Burmese musicians use a "technique of interlocked fingering with both hands extending a single melodic line allowed for agogic embellishment, fleeting grace notes in syncopated spirals around a steady underlying beat found in the bell and clapper time keepers." This playing technique is based on the two-mallet technique of the pattala, a bamboo xylophone, and the two-hand technique of the pat waing, a drum circle. By contrast, Western playing styles feature melody with the right hand, and supporting harmonies with the left hand. The Burmese technique allows for very rapid playing, enabling musicians to layer complex and distinct ornamentations, which evoke the expressive techniques used in traditional Burmese singing. The Burmese style is characterised by prominent use of virtuosity and ornamentation, with alternating sections of free and fixed, but flexible, rhythm.

--- SUPPLIED MATERIAL ---

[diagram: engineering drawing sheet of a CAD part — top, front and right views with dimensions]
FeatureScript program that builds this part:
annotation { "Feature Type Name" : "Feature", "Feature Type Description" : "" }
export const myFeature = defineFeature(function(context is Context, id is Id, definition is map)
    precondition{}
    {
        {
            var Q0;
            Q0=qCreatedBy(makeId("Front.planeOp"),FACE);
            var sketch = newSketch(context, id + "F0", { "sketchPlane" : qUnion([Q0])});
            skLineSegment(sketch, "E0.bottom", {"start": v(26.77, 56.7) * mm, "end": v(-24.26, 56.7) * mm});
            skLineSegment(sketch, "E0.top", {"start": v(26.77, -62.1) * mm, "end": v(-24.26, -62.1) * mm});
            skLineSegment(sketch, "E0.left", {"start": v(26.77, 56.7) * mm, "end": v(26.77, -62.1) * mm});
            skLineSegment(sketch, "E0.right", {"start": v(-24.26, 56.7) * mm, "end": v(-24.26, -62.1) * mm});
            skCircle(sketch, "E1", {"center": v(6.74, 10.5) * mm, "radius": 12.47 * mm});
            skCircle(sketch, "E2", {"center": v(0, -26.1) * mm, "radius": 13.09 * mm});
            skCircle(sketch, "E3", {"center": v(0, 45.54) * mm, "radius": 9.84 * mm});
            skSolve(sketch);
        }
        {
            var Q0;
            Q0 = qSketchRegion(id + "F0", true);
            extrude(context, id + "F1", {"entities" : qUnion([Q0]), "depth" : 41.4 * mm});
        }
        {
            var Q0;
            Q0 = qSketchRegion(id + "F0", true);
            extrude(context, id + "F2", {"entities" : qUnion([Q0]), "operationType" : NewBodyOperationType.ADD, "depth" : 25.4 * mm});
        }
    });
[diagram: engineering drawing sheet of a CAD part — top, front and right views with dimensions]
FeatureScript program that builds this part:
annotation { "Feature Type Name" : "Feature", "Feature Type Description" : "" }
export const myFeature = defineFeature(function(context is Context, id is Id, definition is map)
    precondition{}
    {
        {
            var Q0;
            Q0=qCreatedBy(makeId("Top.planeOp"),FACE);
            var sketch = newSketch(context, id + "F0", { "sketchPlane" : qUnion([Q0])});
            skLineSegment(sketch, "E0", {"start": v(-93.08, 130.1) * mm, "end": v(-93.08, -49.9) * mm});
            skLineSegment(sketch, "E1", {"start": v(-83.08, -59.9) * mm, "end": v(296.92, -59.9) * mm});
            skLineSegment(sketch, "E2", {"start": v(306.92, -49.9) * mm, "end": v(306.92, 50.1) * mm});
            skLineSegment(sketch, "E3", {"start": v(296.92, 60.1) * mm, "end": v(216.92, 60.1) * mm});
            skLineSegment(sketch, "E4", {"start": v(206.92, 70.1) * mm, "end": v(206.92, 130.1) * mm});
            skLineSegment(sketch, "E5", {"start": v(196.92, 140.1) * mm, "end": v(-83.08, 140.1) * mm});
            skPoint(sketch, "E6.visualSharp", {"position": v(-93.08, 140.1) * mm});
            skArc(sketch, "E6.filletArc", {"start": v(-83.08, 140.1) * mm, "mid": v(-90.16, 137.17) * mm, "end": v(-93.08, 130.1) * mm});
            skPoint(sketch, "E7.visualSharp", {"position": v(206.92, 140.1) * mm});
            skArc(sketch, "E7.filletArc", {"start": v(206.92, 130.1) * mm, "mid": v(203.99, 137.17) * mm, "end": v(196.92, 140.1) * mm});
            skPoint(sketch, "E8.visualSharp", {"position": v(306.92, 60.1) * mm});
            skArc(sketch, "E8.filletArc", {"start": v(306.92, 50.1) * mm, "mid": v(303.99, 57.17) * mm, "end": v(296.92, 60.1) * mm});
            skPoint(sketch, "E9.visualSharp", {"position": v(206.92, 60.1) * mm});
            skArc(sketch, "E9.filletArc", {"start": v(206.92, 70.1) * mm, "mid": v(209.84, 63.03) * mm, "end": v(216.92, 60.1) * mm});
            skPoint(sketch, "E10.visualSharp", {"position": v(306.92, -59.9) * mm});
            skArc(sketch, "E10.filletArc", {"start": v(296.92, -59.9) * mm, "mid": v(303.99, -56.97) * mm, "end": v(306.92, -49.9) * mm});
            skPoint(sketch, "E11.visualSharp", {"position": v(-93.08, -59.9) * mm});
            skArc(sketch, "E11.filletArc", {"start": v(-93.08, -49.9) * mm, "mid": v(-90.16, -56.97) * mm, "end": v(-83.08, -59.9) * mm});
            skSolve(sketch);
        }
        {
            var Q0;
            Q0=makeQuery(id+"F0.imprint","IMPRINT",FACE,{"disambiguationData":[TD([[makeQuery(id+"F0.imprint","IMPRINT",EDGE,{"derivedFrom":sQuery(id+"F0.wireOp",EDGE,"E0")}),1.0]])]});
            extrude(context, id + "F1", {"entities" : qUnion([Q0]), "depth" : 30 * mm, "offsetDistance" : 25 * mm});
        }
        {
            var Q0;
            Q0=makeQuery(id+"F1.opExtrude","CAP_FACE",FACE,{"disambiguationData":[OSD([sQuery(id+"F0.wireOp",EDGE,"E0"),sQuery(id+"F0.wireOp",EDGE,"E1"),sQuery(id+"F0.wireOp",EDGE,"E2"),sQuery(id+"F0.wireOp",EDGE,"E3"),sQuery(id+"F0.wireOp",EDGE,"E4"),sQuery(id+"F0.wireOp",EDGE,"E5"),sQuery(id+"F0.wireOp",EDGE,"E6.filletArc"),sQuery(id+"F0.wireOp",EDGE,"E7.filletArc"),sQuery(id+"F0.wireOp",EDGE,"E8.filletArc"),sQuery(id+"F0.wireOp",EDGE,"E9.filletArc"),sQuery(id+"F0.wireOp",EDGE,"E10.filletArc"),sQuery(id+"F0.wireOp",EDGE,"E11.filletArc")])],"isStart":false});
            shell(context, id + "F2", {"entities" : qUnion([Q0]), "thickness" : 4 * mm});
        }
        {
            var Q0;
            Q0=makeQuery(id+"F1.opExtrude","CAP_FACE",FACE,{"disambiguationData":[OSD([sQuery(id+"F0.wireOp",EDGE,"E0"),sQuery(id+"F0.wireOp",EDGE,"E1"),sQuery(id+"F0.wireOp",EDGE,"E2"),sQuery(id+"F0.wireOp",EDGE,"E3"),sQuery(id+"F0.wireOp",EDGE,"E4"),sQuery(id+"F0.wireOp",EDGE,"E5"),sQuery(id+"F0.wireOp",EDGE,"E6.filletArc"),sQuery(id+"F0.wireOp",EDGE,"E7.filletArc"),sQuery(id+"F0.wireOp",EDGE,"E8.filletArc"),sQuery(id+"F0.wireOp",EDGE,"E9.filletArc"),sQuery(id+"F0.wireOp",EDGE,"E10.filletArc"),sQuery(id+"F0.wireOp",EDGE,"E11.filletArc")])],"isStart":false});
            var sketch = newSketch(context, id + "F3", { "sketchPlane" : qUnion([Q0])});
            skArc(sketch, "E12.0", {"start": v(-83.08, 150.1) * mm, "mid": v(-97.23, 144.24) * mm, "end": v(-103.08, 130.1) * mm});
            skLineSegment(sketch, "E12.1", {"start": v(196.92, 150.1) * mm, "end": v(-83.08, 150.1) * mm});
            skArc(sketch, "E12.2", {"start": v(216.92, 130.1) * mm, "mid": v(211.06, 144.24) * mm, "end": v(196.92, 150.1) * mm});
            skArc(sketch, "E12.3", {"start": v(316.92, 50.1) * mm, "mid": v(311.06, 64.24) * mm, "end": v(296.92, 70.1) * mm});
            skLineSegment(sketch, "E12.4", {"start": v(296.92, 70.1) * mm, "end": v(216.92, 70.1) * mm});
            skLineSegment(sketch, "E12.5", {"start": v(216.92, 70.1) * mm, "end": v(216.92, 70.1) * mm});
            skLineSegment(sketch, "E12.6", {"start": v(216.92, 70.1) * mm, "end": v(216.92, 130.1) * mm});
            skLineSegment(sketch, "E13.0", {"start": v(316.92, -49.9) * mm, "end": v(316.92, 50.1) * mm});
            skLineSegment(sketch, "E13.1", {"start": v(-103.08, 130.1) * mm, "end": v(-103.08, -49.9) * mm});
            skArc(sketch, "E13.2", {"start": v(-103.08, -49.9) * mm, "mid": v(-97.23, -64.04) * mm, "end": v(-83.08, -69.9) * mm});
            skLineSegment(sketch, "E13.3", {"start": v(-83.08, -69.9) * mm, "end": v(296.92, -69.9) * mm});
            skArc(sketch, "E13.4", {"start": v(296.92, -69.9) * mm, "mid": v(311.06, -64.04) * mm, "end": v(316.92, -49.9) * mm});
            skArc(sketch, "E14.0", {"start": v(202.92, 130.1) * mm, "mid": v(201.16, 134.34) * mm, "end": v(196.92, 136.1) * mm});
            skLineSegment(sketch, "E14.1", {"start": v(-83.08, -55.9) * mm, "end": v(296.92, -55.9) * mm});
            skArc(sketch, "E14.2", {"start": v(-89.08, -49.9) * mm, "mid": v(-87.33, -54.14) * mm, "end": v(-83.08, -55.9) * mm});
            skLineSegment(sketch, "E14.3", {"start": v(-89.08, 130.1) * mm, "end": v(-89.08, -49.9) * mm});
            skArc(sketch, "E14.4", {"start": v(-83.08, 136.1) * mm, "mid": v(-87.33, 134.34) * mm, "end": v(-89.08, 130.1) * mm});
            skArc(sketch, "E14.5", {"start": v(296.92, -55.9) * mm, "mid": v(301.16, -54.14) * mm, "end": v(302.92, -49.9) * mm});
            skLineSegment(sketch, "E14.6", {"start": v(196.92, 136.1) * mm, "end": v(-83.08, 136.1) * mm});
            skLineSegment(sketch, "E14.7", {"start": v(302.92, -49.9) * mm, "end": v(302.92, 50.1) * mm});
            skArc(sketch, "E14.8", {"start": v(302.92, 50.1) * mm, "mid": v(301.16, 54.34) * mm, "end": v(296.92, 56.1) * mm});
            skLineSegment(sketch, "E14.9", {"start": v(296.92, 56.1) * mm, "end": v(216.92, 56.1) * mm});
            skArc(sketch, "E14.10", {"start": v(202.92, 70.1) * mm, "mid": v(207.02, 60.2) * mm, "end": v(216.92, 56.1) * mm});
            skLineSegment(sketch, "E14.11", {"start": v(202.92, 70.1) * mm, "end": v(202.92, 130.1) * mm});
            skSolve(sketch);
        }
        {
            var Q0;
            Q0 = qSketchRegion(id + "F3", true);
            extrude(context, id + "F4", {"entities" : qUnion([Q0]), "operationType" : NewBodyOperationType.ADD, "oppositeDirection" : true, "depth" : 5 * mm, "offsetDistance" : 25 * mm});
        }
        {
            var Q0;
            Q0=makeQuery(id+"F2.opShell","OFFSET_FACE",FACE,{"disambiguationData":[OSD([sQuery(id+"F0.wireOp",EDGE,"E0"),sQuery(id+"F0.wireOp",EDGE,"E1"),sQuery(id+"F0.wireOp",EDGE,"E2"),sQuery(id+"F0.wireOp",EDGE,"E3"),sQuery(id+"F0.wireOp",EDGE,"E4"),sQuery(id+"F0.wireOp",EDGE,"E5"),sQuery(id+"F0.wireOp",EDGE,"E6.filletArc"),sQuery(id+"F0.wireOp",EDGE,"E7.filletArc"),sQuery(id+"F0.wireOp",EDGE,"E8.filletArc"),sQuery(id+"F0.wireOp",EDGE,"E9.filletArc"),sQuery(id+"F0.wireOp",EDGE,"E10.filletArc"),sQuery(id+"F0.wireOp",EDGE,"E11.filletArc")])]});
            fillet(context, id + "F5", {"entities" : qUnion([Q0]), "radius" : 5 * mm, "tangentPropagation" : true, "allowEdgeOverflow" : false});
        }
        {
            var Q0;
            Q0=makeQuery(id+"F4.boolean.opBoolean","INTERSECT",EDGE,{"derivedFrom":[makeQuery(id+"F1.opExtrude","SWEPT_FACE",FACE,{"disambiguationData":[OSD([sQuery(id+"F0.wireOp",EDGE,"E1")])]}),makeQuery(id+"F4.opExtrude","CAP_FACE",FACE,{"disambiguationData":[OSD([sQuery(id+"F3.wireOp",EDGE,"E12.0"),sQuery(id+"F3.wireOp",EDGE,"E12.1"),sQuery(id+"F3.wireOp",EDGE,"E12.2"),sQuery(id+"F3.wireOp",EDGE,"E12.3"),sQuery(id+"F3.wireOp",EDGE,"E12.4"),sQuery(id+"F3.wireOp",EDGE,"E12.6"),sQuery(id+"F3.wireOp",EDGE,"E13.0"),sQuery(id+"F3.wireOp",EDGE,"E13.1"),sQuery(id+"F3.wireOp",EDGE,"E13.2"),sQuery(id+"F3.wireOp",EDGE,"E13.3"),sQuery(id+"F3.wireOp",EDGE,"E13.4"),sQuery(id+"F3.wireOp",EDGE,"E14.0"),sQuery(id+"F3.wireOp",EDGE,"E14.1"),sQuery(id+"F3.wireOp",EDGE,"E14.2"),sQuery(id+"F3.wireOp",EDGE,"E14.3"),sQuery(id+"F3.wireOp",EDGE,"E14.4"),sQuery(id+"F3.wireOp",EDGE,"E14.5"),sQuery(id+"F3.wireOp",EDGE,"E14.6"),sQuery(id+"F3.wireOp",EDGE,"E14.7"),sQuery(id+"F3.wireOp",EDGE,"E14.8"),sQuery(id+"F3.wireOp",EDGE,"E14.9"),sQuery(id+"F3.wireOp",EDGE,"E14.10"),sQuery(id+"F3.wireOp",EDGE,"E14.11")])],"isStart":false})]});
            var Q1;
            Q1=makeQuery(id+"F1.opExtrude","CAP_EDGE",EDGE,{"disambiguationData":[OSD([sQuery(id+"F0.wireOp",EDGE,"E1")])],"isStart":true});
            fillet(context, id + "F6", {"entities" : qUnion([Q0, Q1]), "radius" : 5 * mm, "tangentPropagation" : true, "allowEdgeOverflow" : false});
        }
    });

--- EXERCISES TO COMPLETE ---
- 1) Copy the passage on Burmese playing technique between "Burmese musicians use" and "but flexible, rhythm.", inclusive.
- 2) Using the passage on Burmese playing technique, decide whether each statement agrees with it, and answer yes or no with the deciding words quoted. (a) The Burmese technique draws on the two-mallet technique of the pattala. (b) Western playing styles use both hands to extend a single melodic line. (c) The Burmese style keeps a fixed rhythm throughout.
- 3) Go on with the passage on Burmese playing technique from its last sentence.

--- WRITTEN ANSWERS ---
- 1)
Burmese musicians use a "technique of interlocked fingering with both hands extending a single melodic line allowed for agogic embellishment, fleeting grace notes in syncopated spirals around a steady underlying beat found in the bell and clapper time keepers." This playing technique is based on the two-mallet technique of the pattala, a bamboo xylophone, and the two-hand technique of the pat waing, a drum circle. By contrast, Western playing styles feature melody with the right hand, and supporting harmonies with the left hand. The Burmese technique allows for very rapid playing, enabling musicians to layer complex and distinct ornamentations, which evoke the expressive techniques used in traditional Burmese singing. The Burmese style is characterised by prominent use of virtuosity and ornamentation, with alternating sections of free and fixed, but flexible, rhythm.

- 2)
(a) Yes: "This playing technique is based on the two-mallet technique of the pattala, a bamboo xylophone"
(b) No: "Western playing styles feature melody with the right hand, and supporting harmonies with the left hand."
(c) No: "with alternating sections of free and fixed, but flexible, rhythm."

- 3)
== Anthologies ==
The national anthology, known as Naingngandaw Mu Mahagita (နိုင်ငံတော်မူမဟာဂီတ) includes a selection of 169 songs, standardised and published in three volumes between 1954 and 1961 by Burmese Ministry of Culture. The National University of Arts and Culture, Yangon uses the Naingngandaw Mu Mahagita as the official anthology for teaching Burmese classical music. This anthology is also used for the National Performing Arts Competition (also known as Sokayeti) held annually in October.

The Naingngandaw Mu Mahagita anthology is based on an earlier anthology, entitled Gitawithawdani (ဂီတဝိသောဓနီ; from Pali , lit. 'purifying the songs'), published in 1923, which was based on the repertoire of the last Burmese court harpist, Dewaeinda Maung Maung Gyi (ဒေဝဣန္ဒာမောင်မောင်ကြီး). The second edition was edited and recompiled by Ba Cho and republished in 1941, and is now in its sixth reprint.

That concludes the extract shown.